** Passage for review follows **

Originally reviewed at Thoughts Stained With Ink:

Unless you're a die-hard Tolkien fan, you might have no idea what this book is.

But it's a Tolkien fan's wet dream, basically.

One of his children, Christopher Tolkien, took it upon himself to give readers the most intense glimpse into his father's life and works as he could, creating a 12-volume series coined as "The History of Middle-earth," detailing the journey Tolkien underwent writing one of the greatest sagas of all time. It's an incredible story and one that any Tolkien scholar should read.

I loved it because it gives me a glimpse into Tolkien's writing process and provides me insight that otherwise, I could have never gotten, aside from my wildest dreams. Tolkien saved everything--and hand wrote his work, hiring a typist to type up his manuscripts for him, as far as I can remember--which allowed Christopher the chance of such a grueling task of trying to piece together the evolution of his work.

My favorite aspect, I think, is that I was able to see Tolkien as more...human. Anyone who knows me (hell, prolly even people who don't) know that I idolize him more than almost anyone and I will be forever awed by what he was able to do and how his work shaped so much of the writing world, even today; hell, how much he has shaped my life, personally.

So to see him struggle with this world, to know he was still trying to figure out the story and learn it himself--that he didn't always have it figured out and it took him multiple drafts to write this epic, too--was so humbling and inspiring, as a writer myself. But it was also incredible to see how much of his first draft made it into the polished, printed version. Though I shouldn't, comparing my own writing, I can definitely say that I don't have nearly the same level of retention that he still managed to, even with so much of the core of what makes The Lord of the Rings so great still yet to be discovered by the mastermind himself!

It's...incredible, truly.

Some of my favorite facts I learned from this book included:

That Aragorn evolved from a hobbit named Trotter, who had wooden feet (or shoes) because he was tortured and his feet were cut off. (Tolkien wrote LOTR as a response to the acclaim of The Hobbit, which was a happier, more lighthearted tale. But when Tolkien decides to go dark, HE GOES DARK.)

** End of Passage for review **
** Material provided follows **

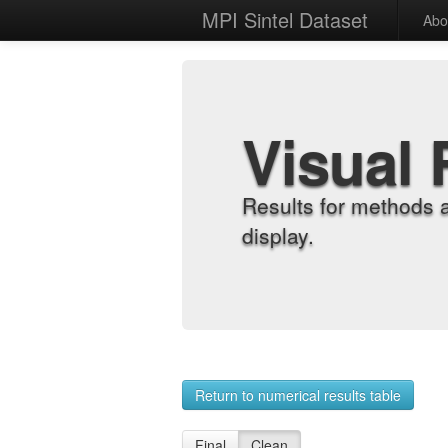
MPI Sintel Dataset
Abo
Visual 
Results for methods 
display.
Return to numerical results table
Final
Clean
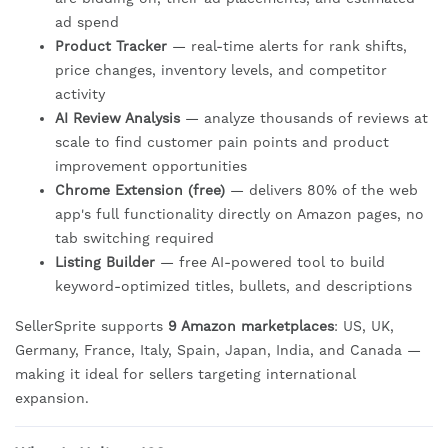
ad spend
Product Tracker
— real-time alerts for rank shifts,
price changes, inventory levels, and competitor
activity
AI Review Analysis
— analyze thousands of reviews at
scale to find customer pain points and product
improvement opportunities
Chrome Extension (free)
— delivers 80% of the web
app's full functionality directly on Amazon pages, no
tab switching required
Listing Builder
— free AI-powered tool to build
keyword-optimized titles, bullets, and descriptions
SellerSprite supports
9 Amazon marketplaces
: US, UK,
Germany, France, Italy, Spain, Japan, India, and Canada —
making it ideal for sellers targeting international
expansion.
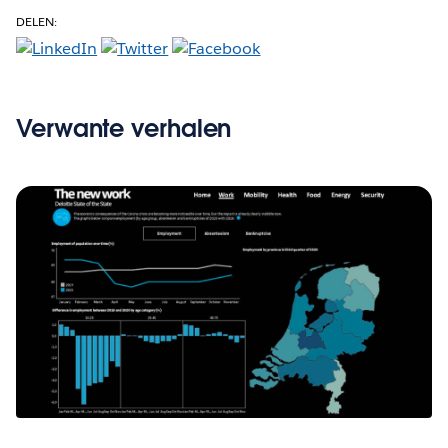
DELEN:
Verwante verhalen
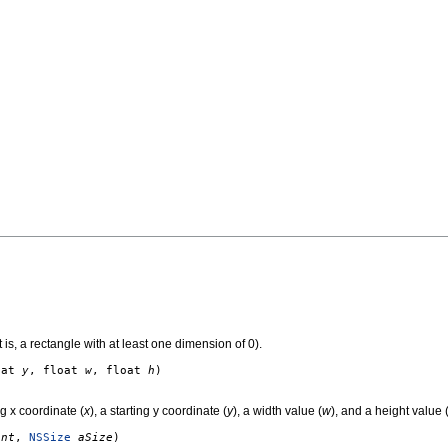
 is, a rectangle with at least one dimension of 0).
oat
y
, float
w
, float
h
)
g x coordinate (
x
), a starting y coordinate (
y
), a width value (
w
), and a height value 
int
,
NSSize
aSize
)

** End of Material provided **

> _Parts of the exercise_
1 - Pick out each line of the listing that contains the word "coordinate".
2 - Carry the review of The History of Middle-earth forward from its final sentence.

> _Answers to this exercise_
1 -
g x coordinate (
), a starting y coordinate (

2 -
Frodo Baggins was not our protagonist's originally name. He was almost Bingo Baggins. *shudders* He even considered making Bilbo take the ring, instead of enlisting Frodo, which I thought could have been really interesting.

At one point, there were five hobbits embarking upon the quest to reach Rivendell and one of them is known as Odo, spawning the joke, "No Odo!" amongst Tolkien scholars and fans everywhere. Also, there was a time when the Fellowship didn't include Gimli of Legolas, but just the men and the hobbits. I'm glad Tolkien decided to change this!

The Rings of Power weren't even fully introduced in some of the earlier drafts (something that is so mind-blowing to me)! Instead, this was something that Tolkien learned and discovered later, the more he worked on this story.

The toying of the idea that the Elves couldn't resist the power of the ring and introducing Elfwraiths. *shudders harder, but also wants to write fanfict about it*

Plenty of other things (but I did not take good notes), so I will try to do better for the next installment!

Even still, this book is very dense, especially as we're often reading the same scenes over and over again, as they evolve over time, so sometimes, it does feel like a bit of a chore to get through. Nevertheless, the insight that was I was given--and the chance to discuss this novel alongside The Fellowship of the Ring with my fellow Tolkien Society members each month--is worth every hour I spent reading this. I'm excited to continue learning about Tolkien's process in the next volume, The Treason of Isengard.